Woorden van Jezus

Jezus Christus is Gods eigen Woord. Als het nu in dit vierde deel gaat over de woorden van Jezus, dan moeten we dat eerst bedenken.

In het begin was het Woord, het Woord was bij God en het Woord was God. Het was in het begin bij God. Alles is erdoor ontstaan en zonder dit is niets ontstaan van wat bestaat. In het Woord was leven en het leven was het licht voor de mensen.
Johannes 1:1-4

Telkens als we Jezus iets horen zeggen, als we luisteren naar een uitspraak, een verhaal of een toespraak, is het belangrijk om ervan doordrongen te zijn dat daarin Jezus als het Woord naar ons toekomt en dat hij krachtig en scheppend spreekt. Zijn woorden zijn maar niet interessante gedachten waarover wij kunnen nadenken, maar het zijn vooral woorden die nieuw leven te voorschijn willen roepen. Zo was het met de woorden van God al vanaf het begin. De eerste woorden van God brachten scheppend tot stand wat gesproken werd:

God zei: ‘Er moet licht komen,’ en er was licht. God zag dat het licht goed was.
Genesis 1:3-4

Heel beeldend wordt dat ook door de profeet Jesaja onder woorden gebracht:

Zoals regen of sneeuw neerdaalt uit de hemel en daarheen niet terugkeert zonder eerst de aarde te doordrenken, haar te bevruchten en te laten gedijen, zodat er zaad is om te zaaien en brood om te eten – zo geldt dit ook voor het woord dat voortkomt uit mijn mond: het keert niet vruchteloos naar mij terug, niet zonder eerst te doen wat ik wil en te volbrengen wat ik gebied. 
Jesaja 55:10-11

Als we proberen te luisteren naar woorden van Jezus, om ook daarin zijn grootheid en zijn glorie te ontdekken, dan is het belangrijk om te geloven dat zijn woorden vol leven en vol kracht zijn. 

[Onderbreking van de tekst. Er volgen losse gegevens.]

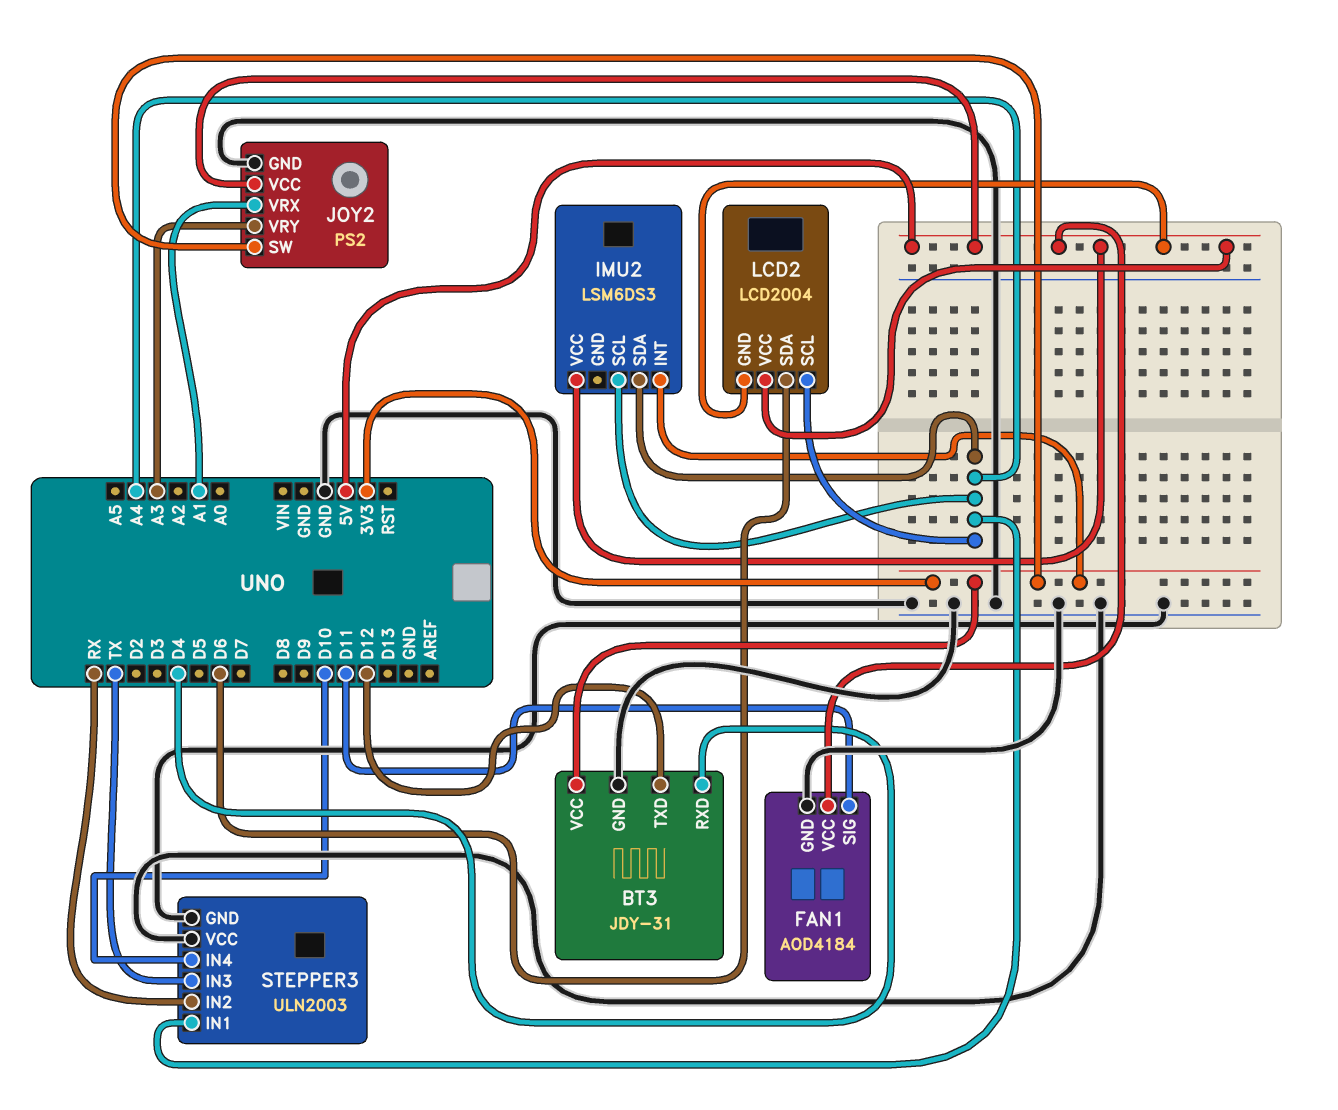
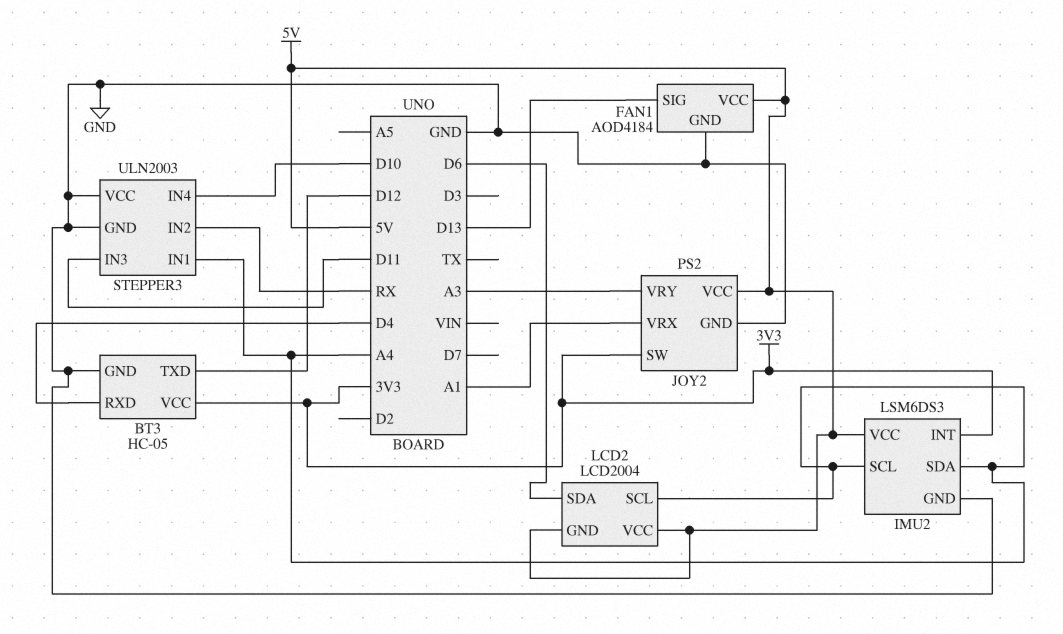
BT3: JDY-31 -> HC-05
FAN1 pin SIG: D11 -> D13
IMU2 pin GND: none -> GND
STEPPER3 pin IN3: TX -> D11

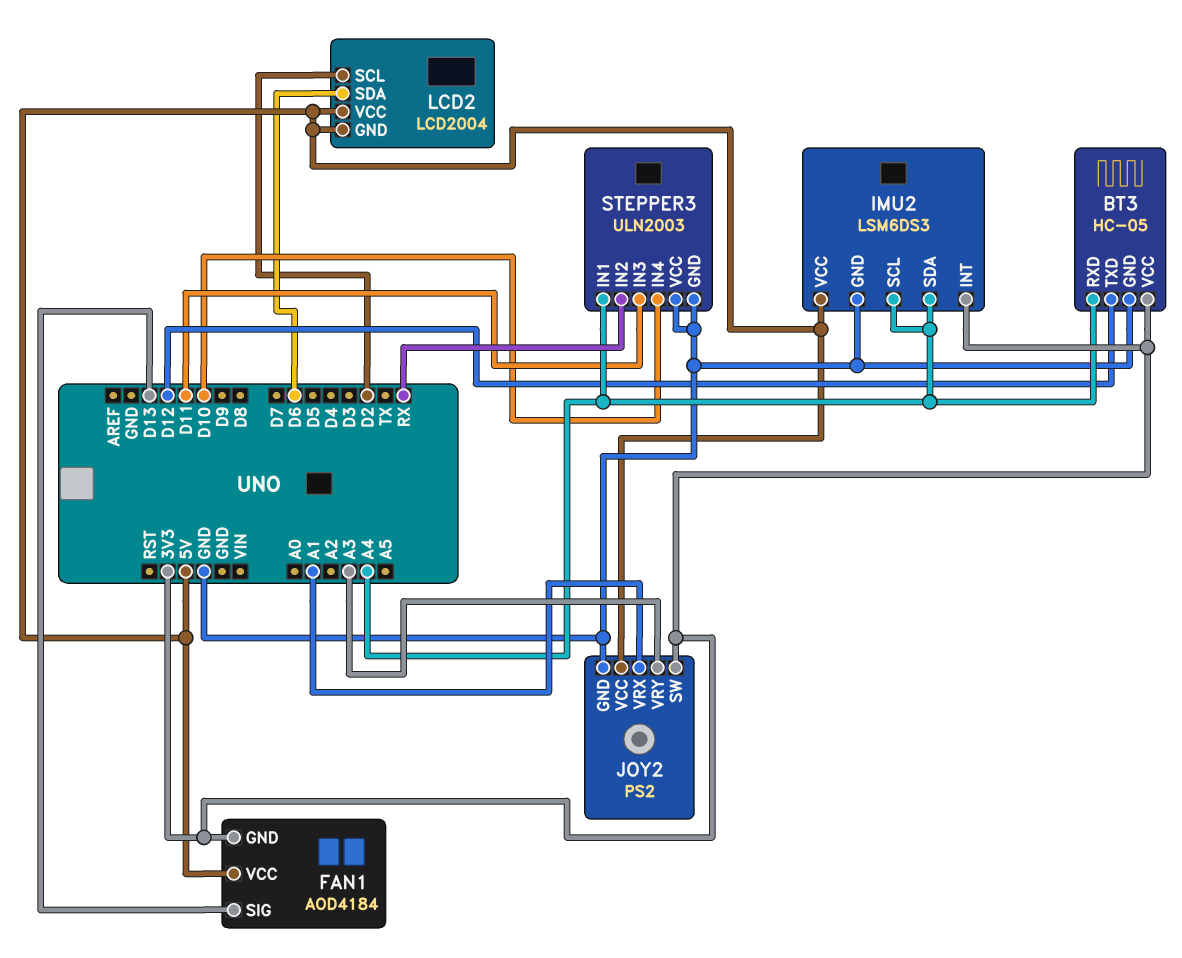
BT3 pin RXD: D4 -> A4
FAN1 pin GND: GND -> 3V3
LCD2 pin SCL: A4 -> D2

In het Johannes-evangelie komt er een moment dat velen zich van Jezus afkeren, juist om de dingen die hij zegt:

Dit zijn harde woorden, wie kan daarnaar luisteren?
Johannes 6:60

Als Jezus dan vraagt of zijn eigen leerlingen niet ook weg willen gaan, antwoordt Petrus: 

Naar wie zouden we moeten gaan, Heer? U spreekt woorden die eeuwig leven geven, en wij geloven en weten dat u de heilige van God bent.
Johannes 6:68-69

Niemand minder dan de Vader heeft ons als zijn kinderen erop gewezen hoe belangrijk het is om naar zijn Zoon te luisteren. Toen Jezus op een hoge berg was en hij van gedaante veranderde (zijn gezicht straalde als de zon en zijn kleren werden wit als het licht), klonk deze stem uit de hemel:

Dit is mijn geliefde Zoon, in hem vind ik vreugde. Luister naar hem!